[Opening READING TEXT section]

George Booker
Psalms Studies - Book 1

3. The Imprecatory Psalms

Certain psalms are commonly called “imprecatory psalms” because they invoke the judgments of God against His enemies. The psalms most generally placed in this category are 7, 35, 58, 59, 69, 83, 109, 137, and 139. A number of other psalms, as well as other parts of Scripture, contain brief imprecations; but these nine have imprecation as their chief element.

The basic question with these psalms, as many interpreters see it, is an ethical question: How can it be right to wish or pray for the destruction of others when the Bible teaches elsewhere and often that one should love his enemies, and pray for those who persecute him (Matt. 5:44)?

To this question, generally stated, there have been numerous answers:

  1. The imprecations were by David’s enemies: It has been suggested (H.A. Whittaker, Enjoying the Bible, pp. 205,206) that the imprecation in Psalm 109:6-20, as one example, is not the utterance of David against his enemies, but is the cursing of those enemies against David himself (cp. 2 Sam. 16:5-13). This solution requires the insertion of the word “saying” at the end of verse 5. Some might consider the suggestion of an insertion as “adding unto the word” (Deut. 4:2; Prov. 30:6; Rev. 22:13). However, justification for this sort of approach may be found in the italicized word “saying” in Psalm 2:2 (AV) to explain the quotation in 2:3 which must obviously be attributed to David’s enemies. This proposal has merit in the single case, and could perhaps apply to some others; but a similar approach to all eight imprecatory psalms would probably be stretching the point.

[Closing READING TEXT section]

ACTIVITY 1: Write out the stretch of the passage on imprecatory psalms from "George Booker" through "their chief element.".
ACTIVITY 2:
Answer these questions on the passage on imprecatory psalms:
(a) Which verse of Matthew is cited for the teaching to love one's enemies?
(b) In which work by H.A. Whittaker is the suggestion about Psalm 109 made?
(c) What word would need to be inserted at the end of Psalm 109 verse 5 under that suggestion?
The records have no connection to the passage on imprecatory psalms.

[Opening DATA UNDER STUDY section]

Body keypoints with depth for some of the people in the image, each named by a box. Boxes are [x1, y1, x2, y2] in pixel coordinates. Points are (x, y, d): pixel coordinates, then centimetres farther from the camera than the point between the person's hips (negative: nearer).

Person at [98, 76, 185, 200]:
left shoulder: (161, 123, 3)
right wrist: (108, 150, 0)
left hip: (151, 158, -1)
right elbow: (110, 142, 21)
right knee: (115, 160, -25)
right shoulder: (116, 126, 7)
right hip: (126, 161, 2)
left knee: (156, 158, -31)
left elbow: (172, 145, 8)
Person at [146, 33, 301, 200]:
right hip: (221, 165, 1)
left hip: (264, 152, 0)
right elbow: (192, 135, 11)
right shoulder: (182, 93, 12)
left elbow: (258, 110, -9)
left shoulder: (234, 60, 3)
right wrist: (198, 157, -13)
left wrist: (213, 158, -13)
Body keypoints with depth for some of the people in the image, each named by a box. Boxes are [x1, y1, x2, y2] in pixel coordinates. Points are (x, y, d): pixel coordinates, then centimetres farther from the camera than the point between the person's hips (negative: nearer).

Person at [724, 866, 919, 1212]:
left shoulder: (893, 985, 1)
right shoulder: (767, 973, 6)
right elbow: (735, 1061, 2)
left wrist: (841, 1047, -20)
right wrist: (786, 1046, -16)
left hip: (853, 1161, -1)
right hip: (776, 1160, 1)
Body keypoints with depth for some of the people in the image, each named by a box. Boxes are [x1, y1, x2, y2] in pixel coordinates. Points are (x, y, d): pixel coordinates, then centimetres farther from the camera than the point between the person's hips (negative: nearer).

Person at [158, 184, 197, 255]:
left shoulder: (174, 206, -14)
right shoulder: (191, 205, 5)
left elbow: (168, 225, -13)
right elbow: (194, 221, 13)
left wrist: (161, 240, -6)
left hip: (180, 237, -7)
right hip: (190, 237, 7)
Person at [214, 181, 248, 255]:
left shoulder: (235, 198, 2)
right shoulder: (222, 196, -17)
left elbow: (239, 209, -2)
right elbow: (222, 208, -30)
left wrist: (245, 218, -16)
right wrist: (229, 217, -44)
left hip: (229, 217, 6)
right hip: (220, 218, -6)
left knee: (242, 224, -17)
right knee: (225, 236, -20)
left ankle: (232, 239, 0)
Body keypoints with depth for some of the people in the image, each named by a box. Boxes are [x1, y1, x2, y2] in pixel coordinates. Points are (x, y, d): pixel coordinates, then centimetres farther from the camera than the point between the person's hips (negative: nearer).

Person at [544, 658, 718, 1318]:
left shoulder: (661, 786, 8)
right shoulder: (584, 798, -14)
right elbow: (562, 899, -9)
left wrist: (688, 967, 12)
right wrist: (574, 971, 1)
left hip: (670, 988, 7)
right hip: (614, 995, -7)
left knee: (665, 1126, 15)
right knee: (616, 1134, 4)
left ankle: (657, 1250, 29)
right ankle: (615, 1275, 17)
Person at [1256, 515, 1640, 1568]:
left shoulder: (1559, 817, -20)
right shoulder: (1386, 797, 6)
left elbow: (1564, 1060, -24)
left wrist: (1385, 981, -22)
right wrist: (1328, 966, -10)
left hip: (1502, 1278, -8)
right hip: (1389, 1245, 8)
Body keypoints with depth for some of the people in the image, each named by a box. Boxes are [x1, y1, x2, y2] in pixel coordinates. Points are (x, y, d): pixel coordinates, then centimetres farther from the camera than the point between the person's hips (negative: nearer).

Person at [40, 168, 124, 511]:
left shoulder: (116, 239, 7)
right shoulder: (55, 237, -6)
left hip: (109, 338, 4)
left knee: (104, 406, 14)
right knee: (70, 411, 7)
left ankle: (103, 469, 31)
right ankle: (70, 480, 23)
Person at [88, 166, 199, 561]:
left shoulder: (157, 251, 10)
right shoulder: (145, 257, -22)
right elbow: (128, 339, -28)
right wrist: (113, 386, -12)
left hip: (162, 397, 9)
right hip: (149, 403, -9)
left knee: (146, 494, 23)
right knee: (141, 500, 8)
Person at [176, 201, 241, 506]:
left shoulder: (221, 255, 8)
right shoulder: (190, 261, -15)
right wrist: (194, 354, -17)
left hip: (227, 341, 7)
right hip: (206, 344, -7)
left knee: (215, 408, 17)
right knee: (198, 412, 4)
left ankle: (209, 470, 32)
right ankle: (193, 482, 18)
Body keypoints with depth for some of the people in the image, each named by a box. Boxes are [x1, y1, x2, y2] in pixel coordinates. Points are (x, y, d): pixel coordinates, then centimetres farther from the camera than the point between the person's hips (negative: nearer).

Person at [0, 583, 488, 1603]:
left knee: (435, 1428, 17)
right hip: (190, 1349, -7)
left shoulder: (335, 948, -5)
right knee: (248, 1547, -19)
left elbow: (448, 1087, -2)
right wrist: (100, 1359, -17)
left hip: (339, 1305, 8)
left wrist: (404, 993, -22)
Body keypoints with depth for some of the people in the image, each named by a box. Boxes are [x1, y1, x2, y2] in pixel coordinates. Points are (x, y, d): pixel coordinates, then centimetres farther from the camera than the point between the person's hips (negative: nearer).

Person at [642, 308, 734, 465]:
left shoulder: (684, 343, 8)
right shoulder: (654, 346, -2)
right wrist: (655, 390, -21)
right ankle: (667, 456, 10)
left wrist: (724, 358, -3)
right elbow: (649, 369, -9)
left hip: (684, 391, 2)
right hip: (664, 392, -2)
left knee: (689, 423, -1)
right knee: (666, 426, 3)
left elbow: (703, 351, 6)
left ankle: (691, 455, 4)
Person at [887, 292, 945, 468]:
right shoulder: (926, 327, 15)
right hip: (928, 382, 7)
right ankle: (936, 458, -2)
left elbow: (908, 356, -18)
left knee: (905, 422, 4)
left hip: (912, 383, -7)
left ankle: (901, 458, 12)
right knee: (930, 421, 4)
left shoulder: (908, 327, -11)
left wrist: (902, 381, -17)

[Closing DATA UNDER STUDY section]

WRITTEN SOLUTION 1:
George Booker
Psalms Studies - Book 1

3. The Imprecatory Psalms

Certain psalms are commonly called “imprecatory psalms” because they invoke the judgments of God against His enemies. The psalms most generally placed in this category are 7, 35, 58, 59, 69, 83, 109, 137, and 139. A number of other psalms, as well as other parts of Scripture, contain brief imprecations; but these nine have imprecation as their chief element.

WRITTEN SOLUTION 2:
(a) Matthew 5:44
(b) Enjoying the Bible
(c) "saying"